See how beautiful it is, gleaming with precious metals and stones. It is easy to hold; there are grooves carved for your fingers. It is light and easy. It demands nothing and can hold little.
Lift it
so everyone can see
But don’t grasp too tightly – it withstands no pressure – and don’t examine it closely – it withstands no scrutiny-
just hold it aloft to show
that you are in the right.
You need to fill it, this false and flimsy cup. But what can you drink from this cup made of your own correctness?
You cannot dip into compassion. It is too weighty. Compassion’s complex broth pulls its flavors from the reality of other people, from their uniqueness, from the weight of their sorrows. Compassion listens; it makes room for understanding. Compassion dissolves away any ideas of self-superiority, it strips off scorn and anger, dulling the bright finish. Compassion allows the other side to be right in their own way.
No, you cannot allow your certainty to dip into compassion.
You need to fill it, this false and flimsy cup. But what can you drink from this cup made of your moral and intellectual superiority?
You must avoid humility at all costs. The cup will crumple at the scent. Its lustre is formed of the contrast between your rightness and their wrongness; its jewels are the proofs you amass while plugging your ears. Humility seeks truth; humility is curious; humility stands always ready to be proven wrong. The cup cannot go near humility, and if you are pulled that way you must cry out that humility is a weakness you cannot afford.
No, you cannot allow your self-righteousness near humility.
You need to fill it, this false and flimsy up. But what can you drink from this cup made of the failings of others?
You cannot fill it with charity, the pure love of Christ. This is subtle, for there are many ideas and flavors of Christ that can be safely mixed in. A Christ who forgives sins but not those sins; a Christ who supports only your own side; a Christ compassionate to your failings but condemning of others’ – all these Christs are welcome. It is the true Christ, the one who loves and suffers for all people, the cup cannot hold. The true love of Christ is love is powerful and discerning; it sees evil without averting its eyes; it pleads for repentance and yearns to be able to forgive. Its guileless and simple love for its brothers and sisters has the strength to change hearts, transform lives, conquer addictions and rewrite both past and future.
No, the pure love of Christ will crush the cup into dust.
You need to fill it, this false and flimsy cup. But what can you drink from this cup made of scorn and division?
You can drink of outrage. 
This, perhaps, is the unifying drink of our time. It is shared by all nations, kindreds, tongues, and people. It is shared by all political parties and welcome at all debates. It is on tap in every news station, available in every app. Conspiring men distribute it for free via algorithm.

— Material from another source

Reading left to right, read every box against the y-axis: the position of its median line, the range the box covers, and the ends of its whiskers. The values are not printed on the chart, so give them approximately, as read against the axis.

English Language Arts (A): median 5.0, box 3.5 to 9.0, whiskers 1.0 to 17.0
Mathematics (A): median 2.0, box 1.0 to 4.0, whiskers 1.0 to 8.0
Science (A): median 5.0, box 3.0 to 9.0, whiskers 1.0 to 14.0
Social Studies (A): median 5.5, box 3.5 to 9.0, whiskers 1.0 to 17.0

It is sweet and oily and coats your throat with the certainty that you are in the right. Outrage delights in the failings and follies of others; it cannot apologize; it has no time to waste on peace. Outrage takes “I don’t support this plan, interpretation, policy, or idea” and torments it into “you who support this plan/interpretation/policy/idea are stupid, or immoral”. Thus all differences of opinion become moral failings, all opposing points of view become threats, and treasured children of Christ become enemies.
Its sweet, sticky liquid seeps from the cup and stains the fingers and blinds the eyes; it curdles in the hair and traps the feet. Outrage cements the soul to the false and flimsy cup.

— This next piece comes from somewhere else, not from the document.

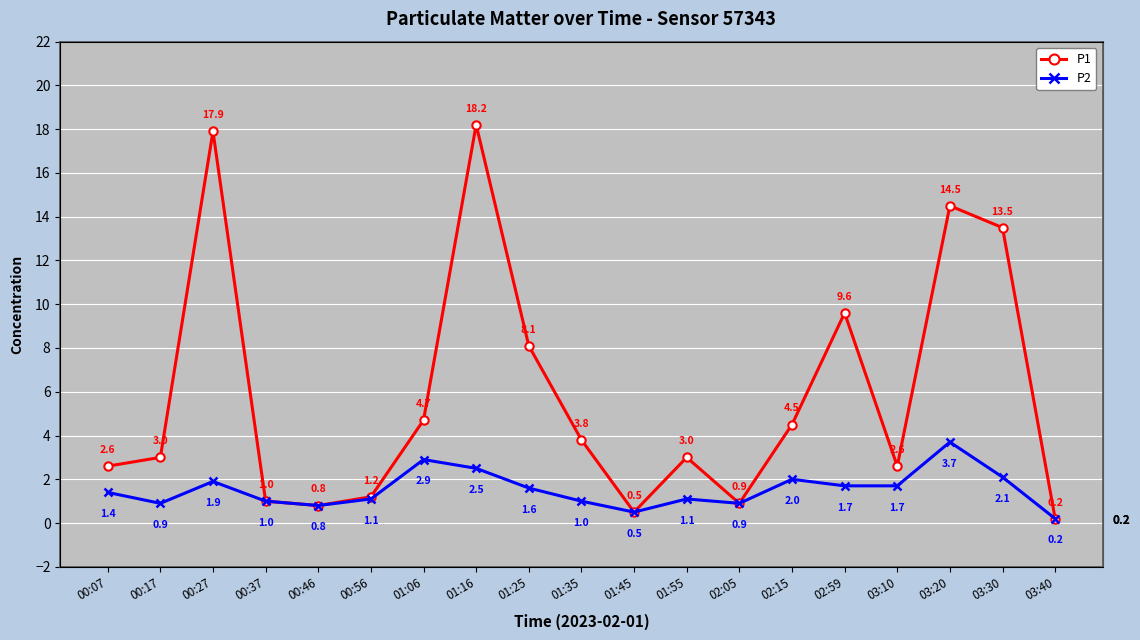

At how many categories does at least one series exceed 8?

6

It tastes sweet, this certainty.
It is delicious, this sense of superiority.
It is poison, this oily blackness that hides how much the Savior loves and pleads for your enemies, His children.
Drink this sweet poison from the shiny soulless cup, and you will be able to blunder into conflict full of self-certainty. Nothing will penetrate the sticky film over your eyes and ears, and you will remain
stiffnecked and sure that you are in the right.

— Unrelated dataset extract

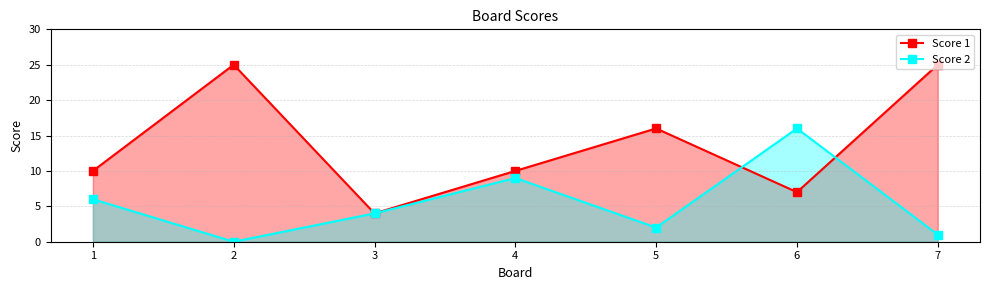

In Score 2, how many points are higher than both neighbors (excluding endpoints)?

2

Take this cup. See how beautiful it is. Close your eyes and your ears
and drink




















Verl WNovember 23, 2025
Agreed. Outrage and contempt are twin tools of Satan to destroy peace among peace-seeking people.
JillNovember 21, 2025
This is an extremely insightful article and so well written I really appreciate it. I plan on reading it many more times. You have explained the futility in focusing on others wrongs if we want to have compassion, humility and become more like the Savior, and you've done it in a way that really gets at the core of the problem. I'm not a good writer so this comment is not doing justice to your content so let me just conclude with another Thank You!